Saturday, January 29, 2011


It’s been just over two years since Sherry and I left Japan and moved back to the States. And now we’re back, for a visit. We’re bypassing Tokyo, though, along with Kyoto, Osaka and all the other big name cities we Westerners have heard of. Although we did briefly see Nagoya our first night because we got on the wrong shinkansen and took a small two-hour, 150 mile detour. But once we got that all straightened out we headed directly to our old home, the city of Numazu – a modest, medium-sized city nestled at the base of Mt. Fuji and situated on the shore of the Suruga Bay. A city known for producing more dried horse mackerel than any other region in Japan.

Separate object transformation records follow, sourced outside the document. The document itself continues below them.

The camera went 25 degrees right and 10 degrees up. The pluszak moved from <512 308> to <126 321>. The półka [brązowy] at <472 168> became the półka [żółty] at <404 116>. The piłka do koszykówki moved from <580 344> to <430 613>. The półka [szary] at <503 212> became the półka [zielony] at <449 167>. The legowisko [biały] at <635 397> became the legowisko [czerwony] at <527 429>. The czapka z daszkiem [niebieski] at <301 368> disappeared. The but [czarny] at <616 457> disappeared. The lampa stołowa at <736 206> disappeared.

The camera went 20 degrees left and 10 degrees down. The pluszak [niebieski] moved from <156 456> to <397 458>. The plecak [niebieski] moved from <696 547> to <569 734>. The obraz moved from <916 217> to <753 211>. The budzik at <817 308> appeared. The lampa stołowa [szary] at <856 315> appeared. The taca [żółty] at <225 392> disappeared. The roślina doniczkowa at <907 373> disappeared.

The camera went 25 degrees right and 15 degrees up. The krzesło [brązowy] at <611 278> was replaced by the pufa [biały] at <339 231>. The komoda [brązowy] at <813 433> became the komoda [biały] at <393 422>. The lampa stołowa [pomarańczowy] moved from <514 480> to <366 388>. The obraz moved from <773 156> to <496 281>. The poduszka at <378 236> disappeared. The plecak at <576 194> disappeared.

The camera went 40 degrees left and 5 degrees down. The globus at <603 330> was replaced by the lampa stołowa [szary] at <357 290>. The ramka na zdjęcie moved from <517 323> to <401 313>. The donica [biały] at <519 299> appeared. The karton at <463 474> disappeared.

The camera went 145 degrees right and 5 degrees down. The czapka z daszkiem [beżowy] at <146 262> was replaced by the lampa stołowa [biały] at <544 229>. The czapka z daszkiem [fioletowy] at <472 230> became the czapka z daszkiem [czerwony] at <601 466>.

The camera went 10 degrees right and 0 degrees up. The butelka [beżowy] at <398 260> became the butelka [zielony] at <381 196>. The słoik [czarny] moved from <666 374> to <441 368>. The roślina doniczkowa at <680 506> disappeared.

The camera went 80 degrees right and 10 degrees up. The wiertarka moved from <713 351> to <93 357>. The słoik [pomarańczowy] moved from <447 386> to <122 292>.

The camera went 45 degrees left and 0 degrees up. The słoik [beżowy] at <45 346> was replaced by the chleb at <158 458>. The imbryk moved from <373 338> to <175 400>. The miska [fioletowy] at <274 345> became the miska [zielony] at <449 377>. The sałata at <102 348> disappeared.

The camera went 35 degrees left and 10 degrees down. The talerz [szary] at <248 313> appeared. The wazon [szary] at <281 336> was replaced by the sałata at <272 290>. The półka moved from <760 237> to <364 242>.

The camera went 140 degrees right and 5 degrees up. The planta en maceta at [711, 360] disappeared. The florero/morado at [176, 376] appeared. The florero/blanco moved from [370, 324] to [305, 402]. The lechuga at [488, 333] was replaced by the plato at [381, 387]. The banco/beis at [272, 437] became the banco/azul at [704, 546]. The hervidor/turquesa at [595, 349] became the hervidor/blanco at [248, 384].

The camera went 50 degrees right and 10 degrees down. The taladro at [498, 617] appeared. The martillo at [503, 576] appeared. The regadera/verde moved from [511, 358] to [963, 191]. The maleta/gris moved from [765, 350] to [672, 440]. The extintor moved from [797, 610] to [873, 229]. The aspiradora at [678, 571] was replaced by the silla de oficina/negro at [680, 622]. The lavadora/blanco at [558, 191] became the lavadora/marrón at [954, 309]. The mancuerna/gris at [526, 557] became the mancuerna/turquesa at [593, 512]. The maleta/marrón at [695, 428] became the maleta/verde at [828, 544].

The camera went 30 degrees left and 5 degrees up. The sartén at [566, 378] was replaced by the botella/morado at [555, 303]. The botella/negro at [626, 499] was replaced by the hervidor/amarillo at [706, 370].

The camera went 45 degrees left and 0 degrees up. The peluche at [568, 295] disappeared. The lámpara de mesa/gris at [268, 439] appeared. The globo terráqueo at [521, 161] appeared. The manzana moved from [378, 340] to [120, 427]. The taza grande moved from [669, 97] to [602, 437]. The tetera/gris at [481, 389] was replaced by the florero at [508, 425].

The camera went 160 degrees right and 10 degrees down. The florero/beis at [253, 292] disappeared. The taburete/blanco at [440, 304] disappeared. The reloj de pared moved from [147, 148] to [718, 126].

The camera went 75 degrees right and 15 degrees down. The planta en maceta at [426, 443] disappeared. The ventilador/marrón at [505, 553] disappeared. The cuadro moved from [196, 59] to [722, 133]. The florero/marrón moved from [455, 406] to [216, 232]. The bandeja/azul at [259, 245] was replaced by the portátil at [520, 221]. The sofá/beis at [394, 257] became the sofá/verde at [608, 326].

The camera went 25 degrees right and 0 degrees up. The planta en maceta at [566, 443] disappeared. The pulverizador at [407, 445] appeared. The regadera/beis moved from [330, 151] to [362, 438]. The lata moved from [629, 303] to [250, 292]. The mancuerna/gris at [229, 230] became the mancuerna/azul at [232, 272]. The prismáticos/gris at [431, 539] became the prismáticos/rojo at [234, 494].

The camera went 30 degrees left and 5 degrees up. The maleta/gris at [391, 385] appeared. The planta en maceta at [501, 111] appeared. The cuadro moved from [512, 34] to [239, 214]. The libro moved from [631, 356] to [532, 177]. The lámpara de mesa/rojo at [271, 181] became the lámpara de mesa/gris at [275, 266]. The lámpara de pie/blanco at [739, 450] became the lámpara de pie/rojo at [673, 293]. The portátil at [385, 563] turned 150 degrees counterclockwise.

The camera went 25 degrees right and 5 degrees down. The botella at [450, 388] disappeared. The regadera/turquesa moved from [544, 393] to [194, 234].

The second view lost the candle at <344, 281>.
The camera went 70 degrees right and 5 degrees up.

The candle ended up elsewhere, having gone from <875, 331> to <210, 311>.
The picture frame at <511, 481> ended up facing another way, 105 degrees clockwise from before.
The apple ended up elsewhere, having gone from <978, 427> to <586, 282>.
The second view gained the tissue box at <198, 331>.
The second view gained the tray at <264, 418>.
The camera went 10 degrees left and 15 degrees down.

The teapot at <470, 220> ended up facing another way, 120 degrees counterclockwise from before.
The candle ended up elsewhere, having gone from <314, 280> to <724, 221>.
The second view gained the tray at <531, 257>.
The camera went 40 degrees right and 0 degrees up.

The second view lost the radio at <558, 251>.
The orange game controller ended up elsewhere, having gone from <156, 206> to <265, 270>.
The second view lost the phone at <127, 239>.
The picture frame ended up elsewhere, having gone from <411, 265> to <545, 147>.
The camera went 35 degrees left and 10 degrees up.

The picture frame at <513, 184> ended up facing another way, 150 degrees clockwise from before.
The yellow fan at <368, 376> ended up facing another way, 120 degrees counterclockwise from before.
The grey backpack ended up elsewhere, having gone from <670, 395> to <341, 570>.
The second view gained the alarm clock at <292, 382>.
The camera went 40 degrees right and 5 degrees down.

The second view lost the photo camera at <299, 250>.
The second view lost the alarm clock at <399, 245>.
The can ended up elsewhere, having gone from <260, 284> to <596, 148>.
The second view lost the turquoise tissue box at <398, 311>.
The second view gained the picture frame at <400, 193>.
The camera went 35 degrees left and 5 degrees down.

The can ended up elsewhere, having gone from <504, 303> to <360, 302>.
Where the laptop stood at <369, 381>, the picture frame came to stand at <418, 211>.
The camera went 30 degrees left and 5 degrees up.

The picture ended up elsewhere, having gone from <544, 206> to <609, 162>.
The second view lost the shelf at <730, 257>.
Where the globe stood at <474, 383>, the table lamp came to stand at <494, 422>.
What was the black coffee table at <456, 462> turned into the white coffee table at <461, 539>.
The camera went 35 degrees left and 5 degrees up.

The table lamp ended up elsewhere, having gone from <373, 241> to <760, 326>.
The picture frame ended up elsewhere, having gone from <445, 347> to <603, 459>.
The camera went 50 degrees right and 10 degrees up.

It ain’t nothin’ fancy, but Numazu was our home for a year. And really the only other home Sherry and I have ever had outside of Austin. We love it, and though it’s been over two years, I have thought of Numazu every single day since we left on December 22nd, 2008. I mean it. Every. Single. Day. And so, I expected that returning would be a bizarre, surreal, dreamlike experience. Like returning to your childhood elementary school and remembering the halls being wider and the urinals being taller. But the strangest thing about being back is that it’s not strange at all. It’s like we never left. It’s like the job I’ve held, and the apartment we moved into and every new friend we’ve made over the past two years in the States were simply a product of an overactive REM sleep brought on by a night of Suntory whisky overindulgence. It’s happened before.


Natsukashii, Numazu. I’m glad you’re you. It’s a good thing when old friends are just as charming and affable as you remember them.